The treatment for the thyroid disease during pregnancy and postpartum differs from person to person. Most times, this does not need any treatment and can set alright after a few months of giving birth. However, if the condition gets troublesome, the doctor can examine and prescribe medicines such as beta-blockers to reduce excessive heart rate control. Most antithyroid medications may not work in this particular situation unless the new mother already has Grave’s disease.
Gradually, if there are Hypothyroidism symptoms after a few months, the doctor may accordingly examine, diagnose, and prescribe the medicines to help and bring the hormone to control.
Diet To Follow During Pregnancy For Thyroid Control:
For pregnant mothers, there is a specific regulatory diet to be followed in order to control and balance the thyroid hormones. It is essential to avoid and intake certain foods and diet accordingly for the best of the health – both for the mother and the unborn baby (10). The advised thyroid diet for pregnancy is,
- A healthy diet is crucial. It is good to have a satisfactory intake of fruits and vegetables, including whole grains.
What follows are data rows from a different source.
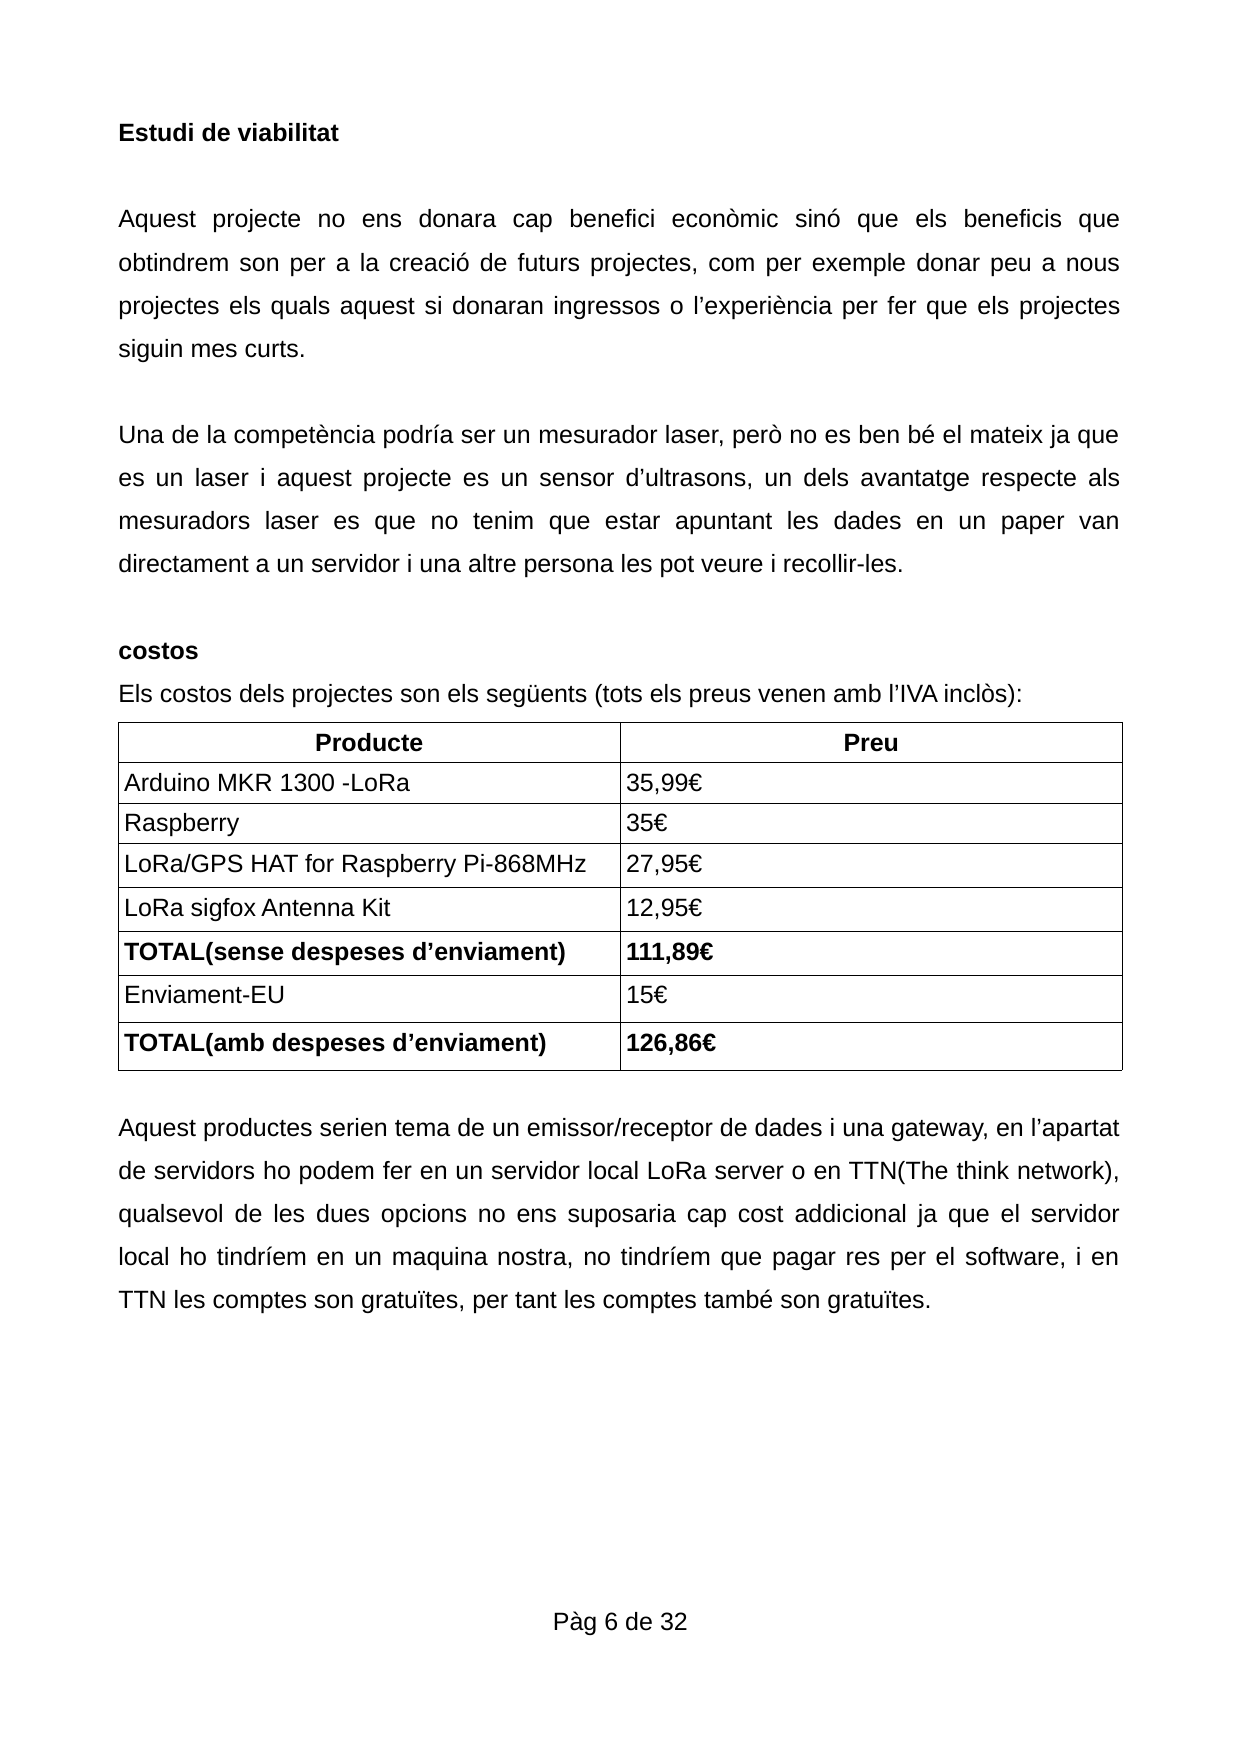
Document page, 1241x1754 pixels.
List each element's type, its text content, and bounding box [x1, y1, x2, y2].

table_cell 12,95€ [621, 888, 1122, 931]
table_cell Enviament-EU [119, 976, 620, 1022]
table_cell 35€ [621, 804, 1122, 843]
text Aquest productes serien tema de un emissor/receptor de dades i una gateway, en l’apartat de servidors ho podem fer en un servidor local LoRa server o en TTN(The think network), qualsevol de les dues opcions no ens suposaria cap cost addicional ja que el servidor local ho tindríem en un maquina nostra, no tindríem que pagar res per el software, i en TTN les comptes son gratuïtes, per tant les comptes també son gratuïtes. [118, 1113, 1122, 1314]
text Aquest projecte no ens donara cap benefici econòmic sinó que els beneficis que obtindrem son per a la creació de futurs projectes, com per exemple donar peu a nous projectes els quals aquest si donaran ingressos o l’experiència per fer que els projectes siguin mes curts. [118, 204, 1122, 362]
table_cell LoRa/GPS HAT for Raspberry Pi-868MHz [119, 844, 620, 887]
table_cell 111,89€ [621, 932, 1122, 975]
text Els costos dels projectes son els següents (tots els preus venen amb l’IVA inclòs): [118, 679, 1122, 707]
table_cell 126,86€ [621, 1023, 1122, 1070]
text Una de la competència podría ser un mesurador laser, però no es ben bé el mateix ja que es un laser i aquest projecte es un sensor d’ultrasons, un dels avantatge respecte als mesuradors laser es que no tenim que estar apuntant les dades en un paper van directament a un servidor i una altre persona les pot veure i recollir-les. [118, 420, 1122, 578]
table_header Preu [621, 723, 1122, 762]
table_header Producte [119, 723, 620, 762]
table_cell TOTAL(sense despeses d’enviament) [119, 932, 620, 975]
table_cell 15€ [621, 976, 1122, 1022]
table_cell LoRa sigfox Antenna Kit [119, 888, 620, 931]
table_cell Arduino MKR 1300 -LoRa [119, 763, 620, 802]
table_cell 35,99€ [621, 763, 1122, 802]
subtitle Estudi de viabilitat [118, 118, 1122, 147]
table_cell 27,95€ [621, 844, 1122, 887]
table_cell TOTAL(amb despeses d’enviament) [119, 1023, 620, 1070]
table_cell Raspberry [119, 804, 620, 843]
subtitle costos [118, 636, 1122, 664]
- Healthy oils such as olive oil is recommended during the cooking process
- Proteins are good for health. Lean source protein such as from fish is highly recommended
- High iodine content should always be avoided
- Avoid high amounts of soy and related proteins
- Cut down on bad carbs and fats. While nuts, seeds, legumes, cheese, milk, and other trans fats are good to go, it is advised to minimize soft drinks, alcohol, refined sugary drinks, sugar substances, chips, packaged foods, candy, and more junk foods.
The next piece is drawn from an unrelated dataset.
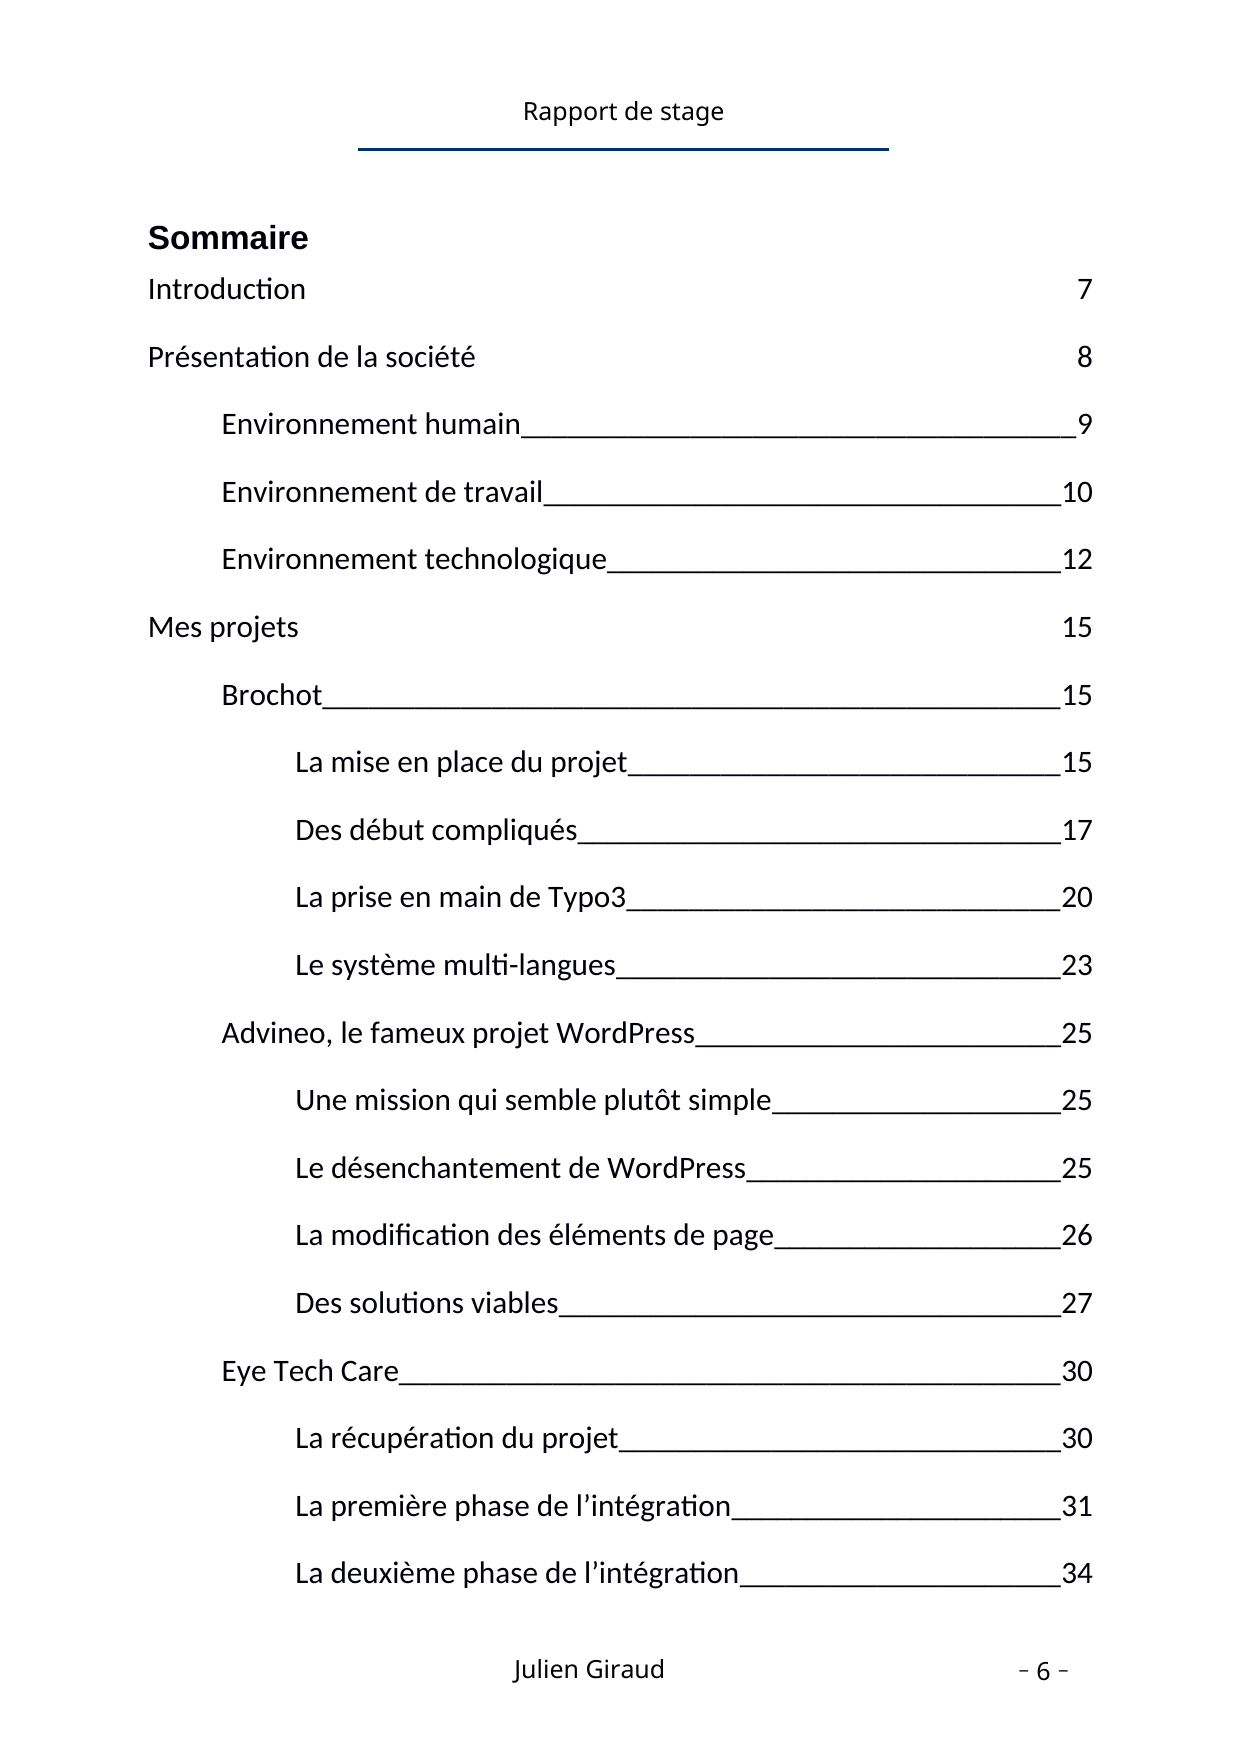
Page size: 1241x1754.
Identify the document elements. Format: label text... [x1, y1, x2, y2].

- A high intake of dietary fiber is always a plus.
See More: Blood Pressure in Pregnant Women
Workouts And Lifestyle Activities Suggested For Controlling Thyroid During Pregnancy:
Regular exercise and active life are recommended along with medications to control Thyroid during pregnancy. A daily routine can help better control the Thyroid and overall wellness, fitness, and smooth pregnancy. It boosts metabolism, improves sleep, improves mood and your energy too.
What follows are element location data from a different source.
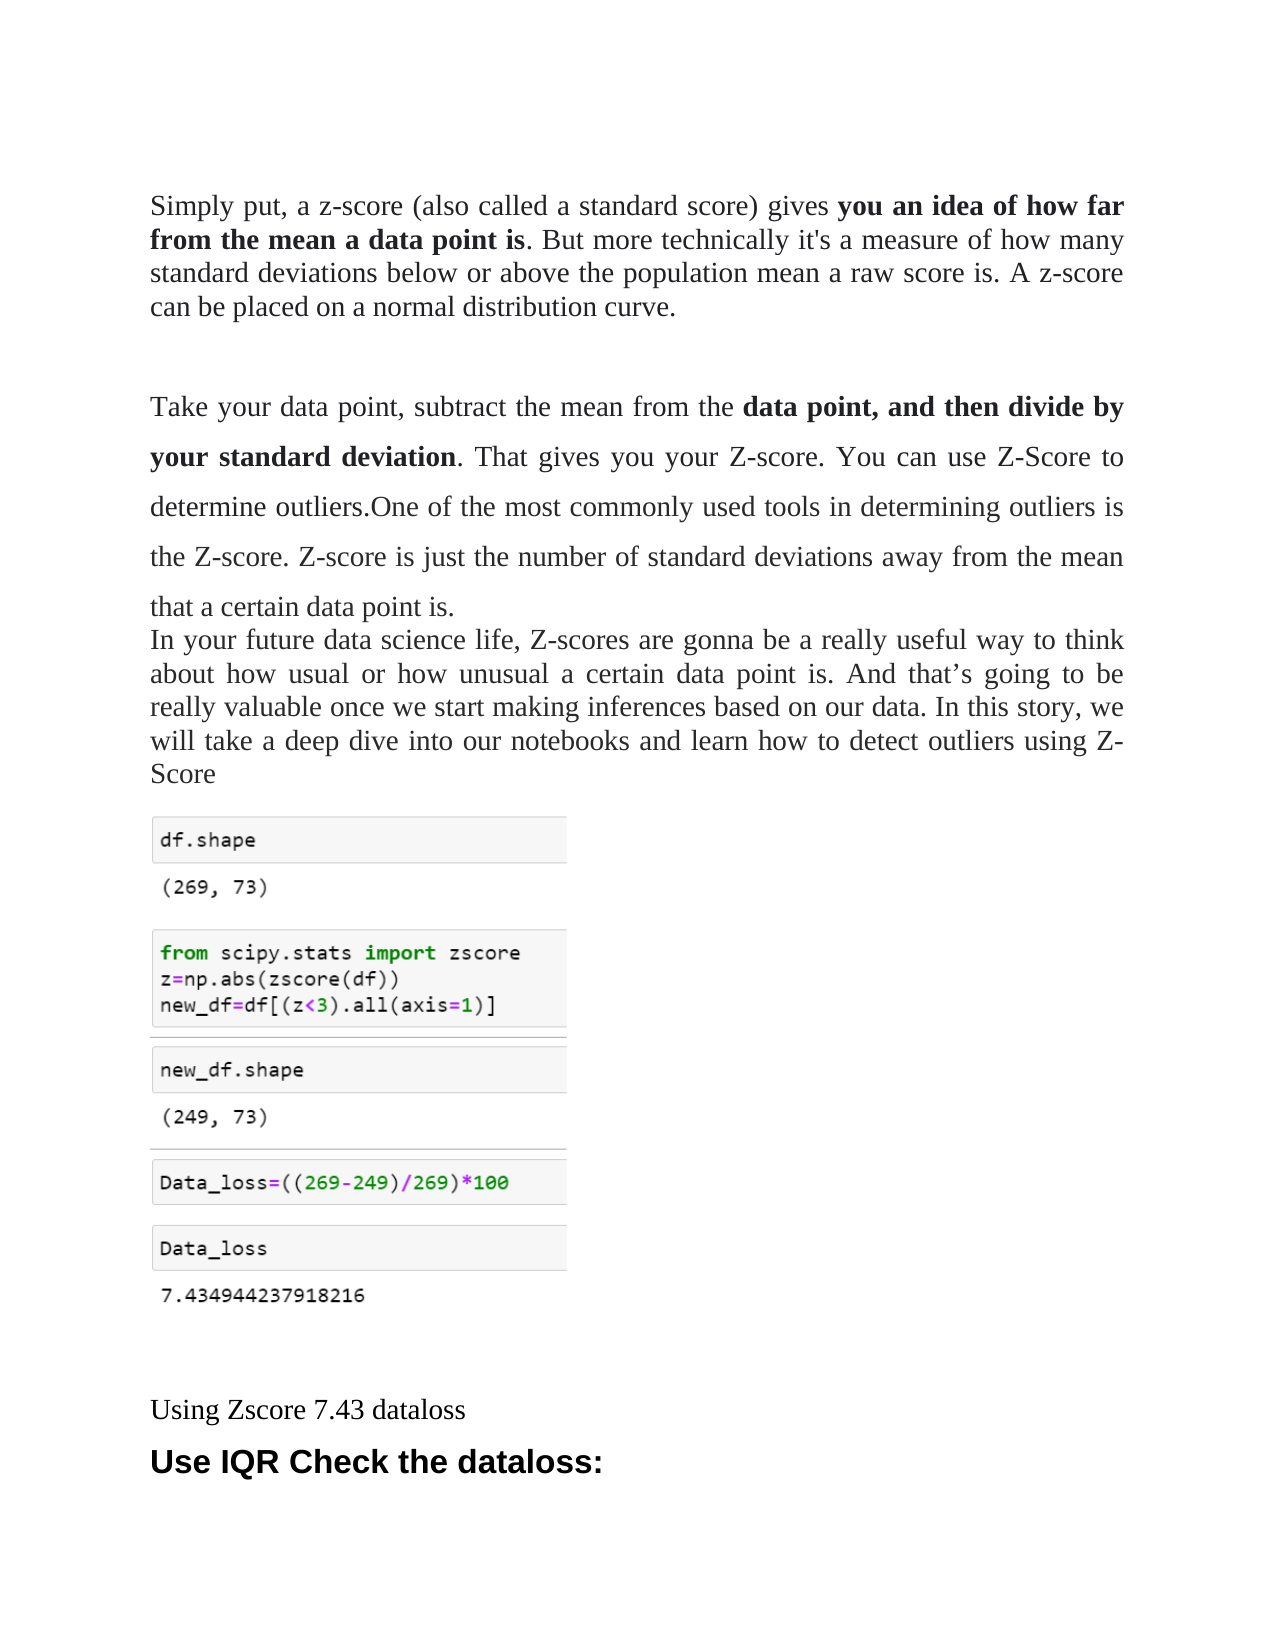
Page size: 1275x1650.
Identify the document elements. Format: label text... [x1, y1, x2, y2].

text Use IQR Check the dataloss: [150, 1443, 1125, 1481]
text Using Zscore 7.43 dataloss [150, 1392, 1125, 1426]
text Simply put, a z-score (also called a standard score) gives you an idea of how far from the mean a data point is. But more technically it's a measure of how many standard deviations below or above the population mean a raw score is. A z-score can be placed on a normal distribution curve. [150, 188, 1125, 322]
text Take your data point, subtract the mean from the data point, and then divide by your standard deviation. That gives you your Z-score. You can use Z-Score to determine outliers.One of the most commonly used tools in determining outliers is the Z-score. Z-score is just the number of standard deviations away from the mean that a certain data point is. [150, 372, 1125, 622]
text In your future data science life, Z-scores are gonna be a really useful way to think about how usual or how unusual a certain data point is. And that’s going to be really valuable once we start making inferences based on our data. In this story, we will take a deep dive into our notebooks and learn how to detect outliers using Z-Score [150, 622, 1125, 790]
During pregnancy, low impact exercises and those workouts without any stress are recommended to the pregnant mothers. Walking, yoga and swimming are most commonly advocated. However, it is recommended to always check your health condition and overall physical fitness with your health care provider before doing any exercise or fitness regime all by yourself.
Thyroid during pregnancy is the most commonly known condition for several mothers-to-be. We hope this well-researched and detailed guide on the condition helps understand the symptom and condition better. Please check with your doctor for further details and personalized checks in case of thyroid treatment for pregnancy.
This guide on Thyroid hormones during pregnancy is only for informatory and knowledge purposes. Please make sure to check with your family health doctor or medical professional for further inputs and overall health profile. Do not take any medication, treatment, and steps by yourself without involving the health care provider.